▶ _Stored data entries_:
********
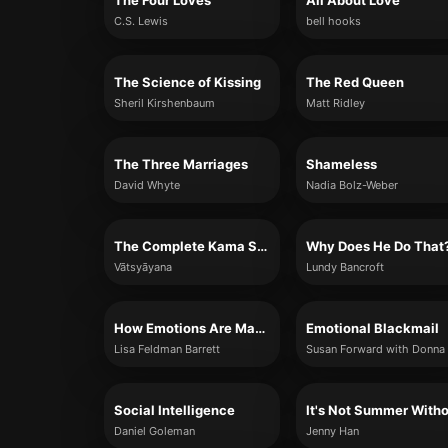
The Four Loves
All About Love
C.S. Lewis
bell hooks
The Science of Kissing
The Red Queen
Sheril Kirshenbaum
Matt Ridley
The Three Marriages
Shameless
David Whyte
Nadia Bolz-Weber
The Complete Kama Sutra
Why Does He Do That
Vātsyāyana
Lundy Bancroft
How Emotions Are Made
Emotional Blackmail
Lisa Feldman Barrett
Social Intelligence
Daniel Goleman
Jenny Han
********
▶ _Task details_:
What you return must match the records line for line, with the pictures left out.

▶ _Answer to this problem_:
The Four Loves
All About Love
C.S. Lewis
bell hooks
The Science of Kissing
The Red Queen
Sheril Kirshenbaum
Matt Ridley
The Three Marriages
Shameless
David Whyte
Nadia Bolz-Weber
The Complete Kama Sutra
Why Does He Do That
Vātsyāyana
Lundy Bancroft
How Emotions Are Made
Emotional Blackmail
Lisa Feldman Barrett
Social Intelligence
Daniel Goleman
Jenny Han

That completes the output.